Nous commençons à prendre l’habitude des invitations café. À Bako, Archil bricole sous le capot de son vieux camion orné d’une étoile CCCP. En nous apercevant, il relève la tête et nous interpelle d’un geste amical. Quelques minutes plus tard, nous le suivons jusqu’à sa maison.
Ici, toutes les habitations sont des assemblages de bois et de tôle, dressés au milieu des parcelles que chacun cultivé. Dans les vallées de l’Adjara, la population est en grande partie musulmane.
Asmat nous accueille près du feu où chauffe une marmite de lait. Elle nous sert un pain tout juste sorti du four et un fromage maison encore frais. Archil parle russe. Il a effectué trois années de service militaire à Moscou. J’en comprends quelques mots, assez pour suivre les grandes lignes de la conversation.
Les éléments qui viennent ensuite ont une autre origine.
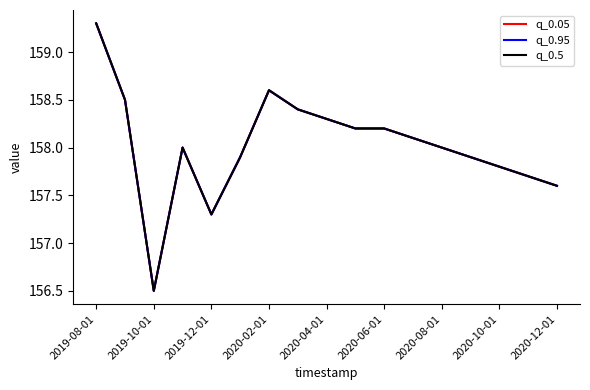

Does the chart have visible grid lines?

No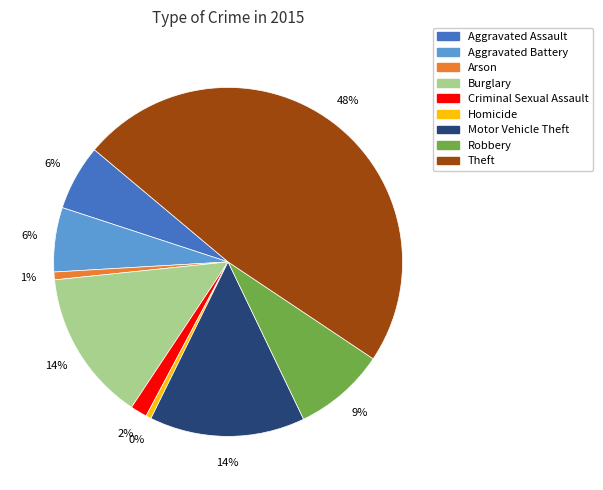

To the nearest percent, what is the combined percentage of Theft and Aggravated Assault?

54%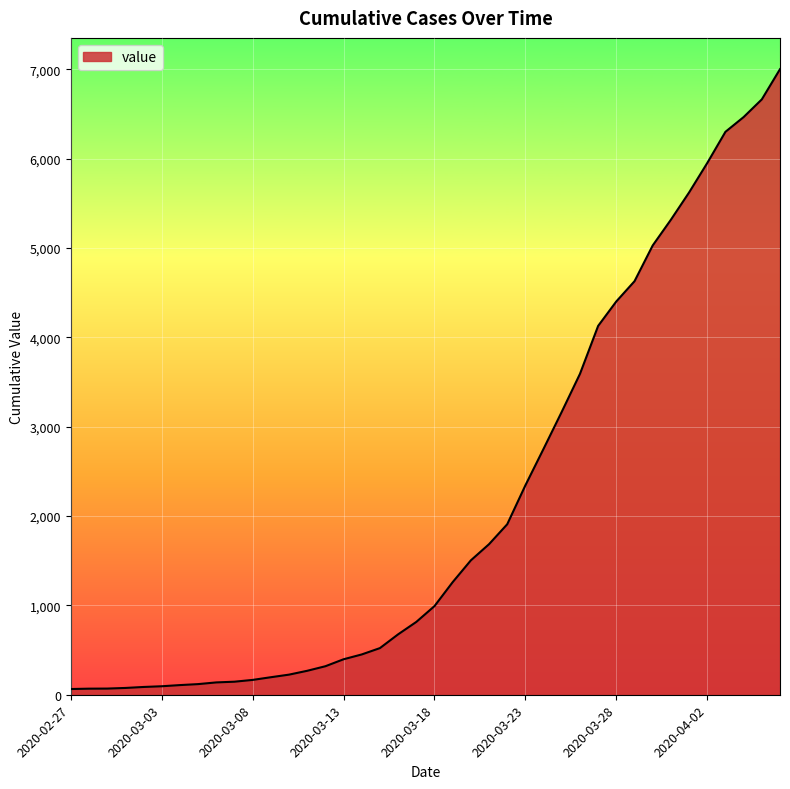

What is the difference between the maximum and minimum values?

6937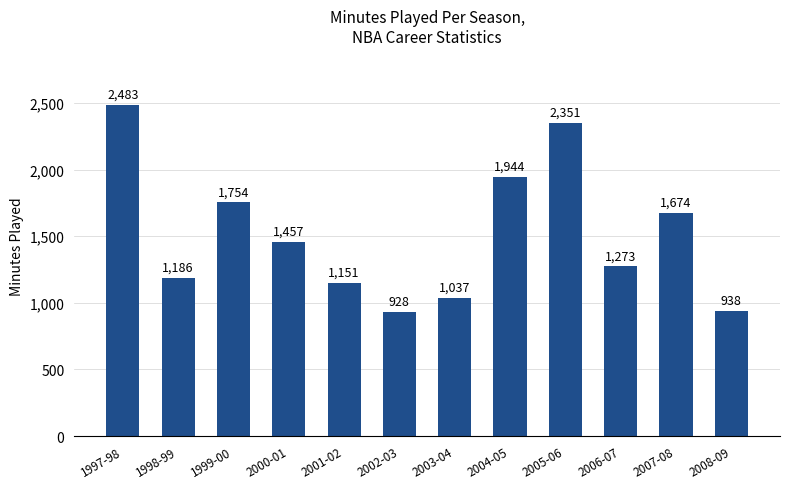

Reading right to left, list all the values displayed in this chart.

2008-09=938	2007-08=1674	2006-07=1273	2005-06=2351	2004-05=1944	2003-04=1037	2002-03=928	2001-02=1151	2000-01=1457	1999-00=1754	1998-99=1186	1997-98=2483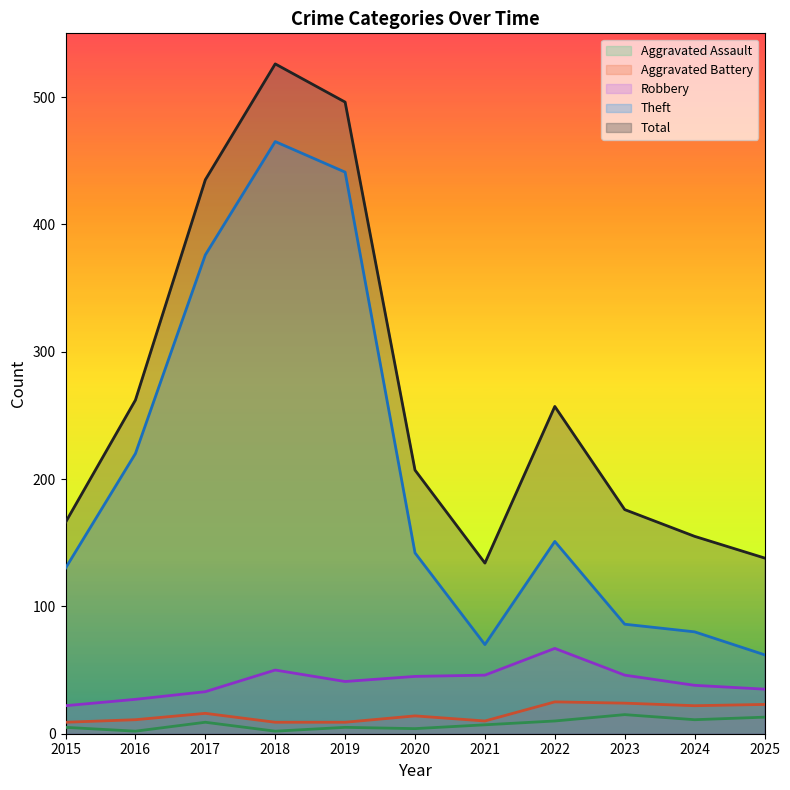

Rank the categories by Robbery value from lowest to highest.

2015, 2016, 2017, 2025, 2024, 2019, 2020, 2021, 2023, 2018, 2022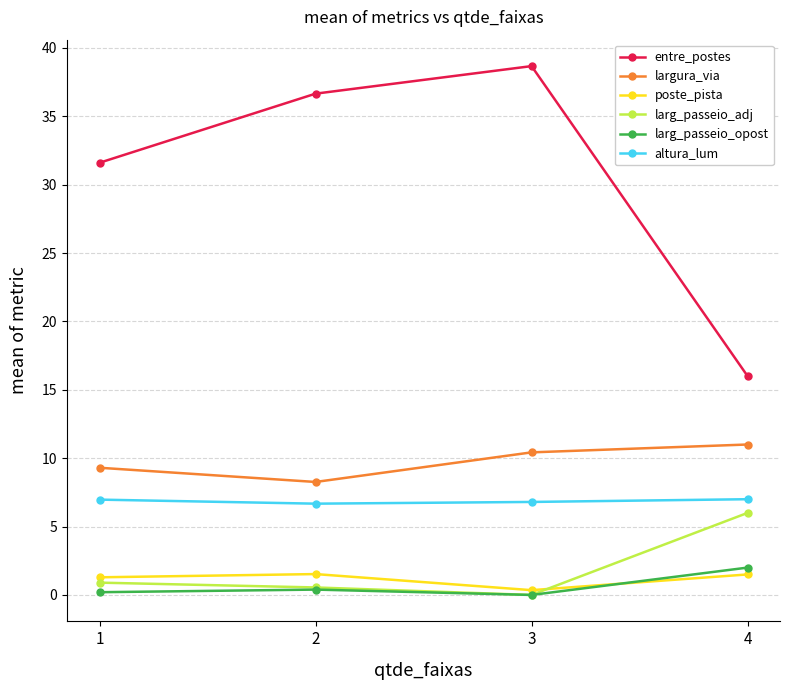

True or false: largura_via has a value of 1.9 at 2.

False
Nos hôtes gardent leurs petits-enfants pendant les vacances. Les quatre garçons courent autour de la maison. Entre deux discussions, Archil nous propose de nous guider jusqu’à la cascade, puis jusqu’au lac Karagol, où il possède une maison d’été. Dans deux semaines, il quittera le village avec sa femme et ses vaches pour passer la belle saison là-haut, accroché aux montagnes.
En chemin, de petits hameaux apparaissent sur les pentes. Malgré leur isolement, ils sont habités. Les familles vivent dans leurs maisons de bois, exposées aux caprices du climat et reliées au reste du monde par une unique piste de terre cabossée.
Archil doit reprendre son travail, il aide un ami à construire sa maison. Avant de nous quitter, il nous conseille de passer la nuit au bord du lac.
En fin de journée, quelques pêcheurs patientent en silence sur la rive. Rien ne mord. Pourtant, l’un d’eux tient absolument à nous offrir son repas. Nous échangeons finalement son plat épicé contre un kilo de pêches.
Lorsque la nuit tombe, l’humidité s’installe. Elle s’infiltre partout : dans les matelas, les vêtements, les couvertures. Au bord du lac, le silence est total. Seuls demeurent la fraîcheur de l’air et l’impression d’être loin de tout.